I notice as I read through the first volume that because of the survey nature of the book, there is little time to do more than highlight key people and events in various ancient civilizations and that this is done mostly in relation to what the Church calls "Salvation History". This brings up a final point about the researching and selection of details. Dr Carroll holds that the Incarnation is the central point of history -- that God carefully prepared the world so that the greatest event in history could be like a seed planted in ready ground. So a lot of the discussion of various pre-Christian cultures will concern how these cultures pre-shadowed (in natural terms) Christendom or how they (unintentionally, inadvertently) enabled Christendom to take root and grow. This method means that some things thought important in secular histories -- like, say, Egyptian burial procedures or Hatsheput the female pharoah -- will hardly get a mention in this book, while a more quirky side-aspect like Akehnaton's monotheism will be discussed at more length. And while Caesar's share in Romanizing Europe is gone into in some detail, his assassination gets barely more than a paragraph at the end of a chapter on Rome. For this reason I am planning to have another textbook or survey on hand in order to use it for an occasional contrast or for perspective. I have History of Civilization by Crane Brinton which is my favorite of all the ones I've seen so far. He even has recommendations for historical fiction after each chapter. It covers all of history from Prehistoric Man up to the Age of Revolution in one volume : ).

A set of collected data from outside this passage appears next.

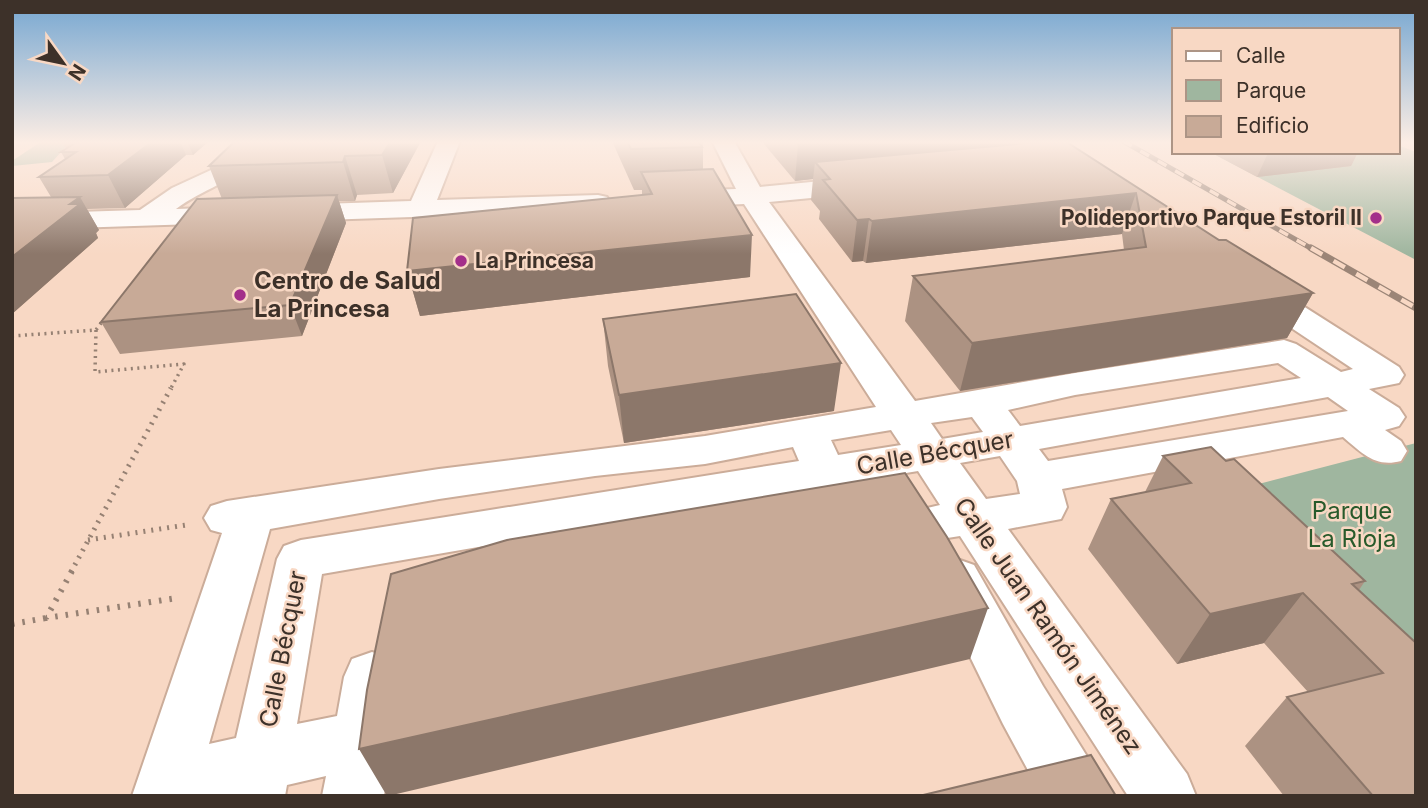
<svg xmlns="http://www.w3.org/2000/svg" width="1428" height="808" font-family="Inter,sans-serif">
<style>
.green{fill:#9fb69f}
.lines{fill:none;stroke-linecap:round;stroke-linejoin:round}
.street-casing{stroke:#cbac99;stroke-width:4}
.path-far2{stroke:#968173;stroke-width:3.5;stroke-dasharray:2 4.5;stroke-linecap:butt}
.path-far1{stroke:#968173;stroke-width:5;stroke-dasharray:2 6;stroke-linecap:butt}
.path{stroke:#968173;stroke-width:6;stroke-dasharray:2.5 8;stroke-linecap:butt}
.street{fill:#fff;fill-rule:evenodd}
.rail-far1-casing{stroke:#9b8577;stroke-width:5}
.rail-casing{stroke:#9b8577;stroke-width:7}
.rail-far1{stroke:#f8d8c4;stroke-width:3.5;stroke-dasharray:10;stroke-linecap:butt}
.rail{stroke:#f8d8c4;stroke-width:4.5;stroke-dasharray:13;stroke-linecap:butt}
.wall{fill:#ac9282}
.shaded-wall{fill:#8c776a}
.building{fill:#c8aa97;stroke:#8c776a;stroke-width:2}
.poi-dot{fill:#a32f8a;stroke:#f8d8c4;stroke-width:2.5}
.labels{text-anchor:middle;stroke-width:5;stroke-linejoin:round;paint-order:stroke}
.far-poi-label{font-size:21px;font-weight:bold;fill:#3d3129;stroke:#f8d8c4;text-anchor:end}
.poi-label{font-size:24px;font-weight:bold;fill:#3d3129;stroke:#f8d8c4;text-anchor:start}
.street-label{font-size:24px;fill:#3d3129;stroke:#f8d8c4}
.park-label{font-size:24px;fill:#285a2b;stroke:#f8d8c4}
</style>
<rect width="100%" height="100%" fill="#f8d8c4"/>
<path class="green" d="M 42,141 L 71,141 L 52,162 L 12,166 L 12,161 Z
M 1398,145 L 1416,152 L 1416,260 L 1210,152 L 1398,152 Z
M 1416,443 L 1416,673 L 1228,492 Z"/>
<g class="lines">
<defs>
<path id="street" d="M 249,141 L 273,141 C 246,180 211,183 176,209 L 411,201 L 438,141 L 460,141 L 437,200 L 598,195 L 607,197 L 611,203 L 607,209 L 598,211 L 12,230 L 12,214 L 140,210 L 172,188 L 224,164 Z
M 712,141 L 734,141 L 760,187 L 863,177 L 872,180 L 876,185 L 872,190 L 863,193 L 769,202 L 915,401 L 1075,373 L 1284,340 L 1296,344 L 1341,372 L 1353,369 L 1245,297 L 1240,290 L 1245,283 L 1256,281 L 1267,283 L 1399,367 L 1404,375 L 1399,383 L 1369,389 L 1399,408 L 1405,417 L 1399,426 L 1385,430 L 1401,441 L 1407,451 L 1401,461 C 1375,468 1362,453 1343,437 L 1062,489 L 1067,507 L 1061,519 L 1008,529 L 1187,774 L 1196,796 L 1128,796 L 960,536 L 922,542 L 906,537 L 899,525 L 906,513 L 940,505 L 918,471 L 852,482 L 858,494 L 852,505 L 836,510 L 820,505 L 812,489 L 322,574 L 297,724 L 337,716 L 344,677 L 352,659 L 372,652 L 392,659 L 400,677 L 384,796 L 322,796 L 326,776 L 287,785 L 285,796 L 132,796 L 222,533 L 211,530 L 204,518 L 211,506 L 227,501 L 439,469 L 705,436 L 876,407 L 744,204 L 679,207 L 670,204 L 666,199 L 670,194 L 679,191 L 736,189 ZM 1278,363 L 1301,378 L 1020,426 L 1008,410 L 1075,395 ZM 1328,397 L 1348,411 L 1048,461 L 1039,449 ZM 972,417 L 983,432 L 942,439 L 931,423 ZM 891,430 L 901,445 L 838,455 L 831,440 ZM 793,447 L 799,461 L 301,540 L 284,546 L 277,559 L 236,738 L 209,744 L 270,529 L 439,499 L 595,476 L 705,464 ZM 1000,456 L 1017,481 L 1020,494 L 986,499 L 960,463 Z
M 957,559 L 974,565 L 1043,686 L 1098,774 L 1107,796 L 1042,796 L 1003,724 L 932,579 L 940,565 Z"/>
</defs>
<use href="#street" class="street-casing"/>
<path class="path-far2" d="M 96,330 L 95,372 L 184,364 L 170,390
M 12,336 L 96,330 L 104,319"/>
<path class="path-far1" d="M 88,540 L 186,525
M 71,572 L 171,388"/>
<path class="path" d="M 72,571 L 46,618 L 177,598
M 12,624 L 46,618"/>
<use href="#street" class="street"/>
<defs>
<path id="rail-far1" d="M 1123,141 L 1314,250"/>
<path id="rail" d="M 1311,248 L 1416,308"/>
</defs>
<use href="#rail-far1" class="rail-far1-casing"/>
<use href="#rail" class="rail-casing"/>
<use href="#rail-far1" class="rail-far1"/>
<use href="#rail" class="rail"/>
</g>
<path class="wall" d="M 62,141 L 209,141 L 193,155 L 186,155 L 125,208 L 87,209 L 99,230 L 96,233 L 98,238 L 12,314 L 12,198 L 51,197 L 39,177 L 65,159 L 61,152 L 66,149 Z
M 235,141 L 421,141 L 393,193 L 357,195 L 355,201 L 339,201 L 346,223 L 302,336 L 120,354 L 101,322 L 222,199 L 209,166 Z
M 612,141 L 703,141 L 703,169 L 750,277 L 420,316 L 407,271 L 642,195 L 642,190 L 634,190 Z
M 764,141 L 1032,141 L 1031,142 L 1051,141 L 1219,240 L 1313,293 L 1287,338 L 960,391 L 905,321 L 913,276 L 1124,250 L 1122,234 L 866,263 L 863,261 L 852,262 L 819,219 L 820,211 L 811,200 L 813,179 L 795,181 L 764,144 Z
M 1210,152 L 1358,152 L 1351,166 L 1257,177 Z
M 603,319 L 834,411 L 624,443 L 608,366 Z
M 1163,456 L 1226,461 L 1365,581 L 1359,590 L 1416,643 L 1416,796 L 1284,796 L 1245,746 L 1287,697 L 1308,692 L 1264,643 L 1177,664 L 1088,549 L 1111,499 L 1145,492 Z"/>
<path class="shaded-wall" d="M 153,141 L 180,141 L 186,155 L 125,208 L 108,175 Z
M 187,141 L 209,141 L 193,155 Z
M 391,141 L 421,141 L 393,193 L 382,155 Z
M 833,141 L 1032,141 L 1027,159 L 815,162 L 813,179 L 795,181 L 798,144 Z
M 1274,152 L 1358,152 L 1351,166 L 1257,177 L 1268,153 Z
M 345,156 L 357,195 L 355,201 L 343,162 Z
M 1136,193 L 1122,234 L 866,263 L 872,221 Z
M 337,195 L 346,223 L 302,336 L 290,305 Z
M 80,197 L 99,230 L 96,233 L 98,238 L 12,314 L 12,257 L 70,204 Z
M 869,219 L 863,261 L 852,262 L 857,220 Z
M 752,235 L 750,277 L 420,316 L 407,271 Z
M 1313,293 L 1287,338 L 960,391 L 972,343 Z
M 841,363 L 834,411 L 624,443 L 619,395 Z
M 1303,593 L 1264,643 L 1177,664 L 1210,614 Z
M 988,608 L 970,659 L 388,796 L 387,796 L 359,749 Z"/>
<path class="building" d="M 78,141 L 153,141 L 108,175 L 39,177 L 76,152 L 61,152 Z
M 235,141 L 391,141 L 382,155 L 345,156 L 343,162 L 209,166 Z
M 627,141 L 698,141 L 702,147 L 631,149 Z
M 795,141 L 833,141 L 798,144 Z
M 1051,141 L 1065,141 L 1219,240 L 1226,240 L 1313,293 L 972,343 L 913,276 L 1146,247 L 1136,193 L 872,221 L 869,219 L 857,220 L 823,180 L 830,179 L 815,162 Z
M 713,169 L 752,235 L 407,271 L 413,218 L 652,194 L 641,172 Z
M 337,195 L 290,305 L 101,322 L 197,199 Z
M 80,197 L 70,204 L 80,204 L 12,257 L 12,198 Z
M 796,294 L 841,363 L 619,395 L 603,319 Z
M 1211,447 L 1226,461 L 1234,459 L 1365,581 L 1352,584 L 1416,643 L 1416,796 L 1373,796 L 1287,697 L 1383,673 L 1303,593 L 1210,614 L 1111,499 L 1191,483 L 1163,456 Z
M 905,473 L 947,537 L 988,608 L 359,749 L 367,690 L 391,574 L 507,540 Z
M 1091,755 L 1116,796 L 919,796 Z"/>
<linearGradient id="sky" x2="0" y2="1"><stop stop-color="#75a6d1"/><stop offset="0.56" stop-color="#fcede4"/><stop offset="1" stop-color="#fcede4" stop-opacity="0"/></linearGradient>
<rect width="1428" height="254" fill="url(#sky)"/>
<g class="poi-dot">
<circle cx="1376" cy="218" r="7"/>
<circle cx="461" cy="261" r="7"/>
<circle cx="240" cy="295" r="7"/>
</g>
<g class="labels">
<g class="far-poi-label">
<text x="1362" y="225">Polideportivo Parque Estoril II</text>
<text x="475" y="268" text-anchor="start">La Princesa</text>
</g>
<g class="poi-label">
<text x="254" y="289">Centro de Salud<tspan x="254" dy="28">La Princesa</tspan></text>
</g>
<g class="street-label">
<text transform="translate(935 453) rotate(-10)" y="8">Calle Bécquer</text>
<text transform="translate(1048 626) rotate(55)" y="8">Calle Juan Ramón Jiménez</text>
<text transform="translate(283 649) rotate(-79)" y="8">Calle Bécquer</text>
</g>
<g class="park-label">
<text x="1352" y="519">Parque<tspan x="1352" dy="28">La Rioja</tspan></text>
</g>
</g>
<rect width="1428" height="808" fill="none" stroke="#3d3129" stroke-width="28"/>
<rect x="1172" y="28" width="228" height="126" fill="#f8d8c4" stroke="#ad9586" stroke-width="2"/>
<rect x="1186" y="51" width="35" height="10" fill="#ffffff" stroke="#ad9586" stroke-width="2"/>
<text x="1236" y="63" font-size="21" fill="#3d3129">Calle</text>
<rect x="1186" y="80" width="35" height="21" fill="#9fb69f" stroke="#ad9586" stroke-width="2"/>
<text x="1236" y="98" font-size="21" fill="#3d3129">Parque</text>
<rect x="1186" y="116" width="35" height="21" fill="#c8aa97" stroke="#ad9586" stroke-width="2"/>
<text x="1236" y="133" font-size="21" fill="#3d3129">Edificio</text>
<g transform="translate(63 63) rotate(123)" stroke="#f8d8c4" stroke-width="5" paint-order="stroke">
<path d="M0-5L12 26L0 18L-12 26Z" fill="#3d3129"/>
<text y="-10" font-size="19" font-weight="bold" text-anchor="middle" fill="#3d3129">N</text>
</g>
</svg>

Perhaps Warren Carroll's pinpointing method will help me be more ruthless about MY focus -- see my dilemma above about needing more time to do the thing justice. He does well with combining a lectio stataria with a lectio cursiva -- ie, treating certain key things more thoroughly and skipping through other things that aren't as valuable in making his case, while still leaving openings (he mentions this explicitly) for the next generation of historians to develop more detailed treatments of the things he passes through quickly. This suggests that I could do something roughly similar in the course -- emphasize certain things and have more accountability for those things, pass quickly through other things, and encourage some research opportunities.

I'm planning to have my 9th grader read 3-4 pages at a time, spend the rest of the lesson focusing on some aspect or doing more research or reading related literature, and then every 3-4 weeks do some research/writing project that will take several days. This is how K12 did it and I really liked the approach though the emphasis was obviously more informed citizenry than religious or moral formation per se.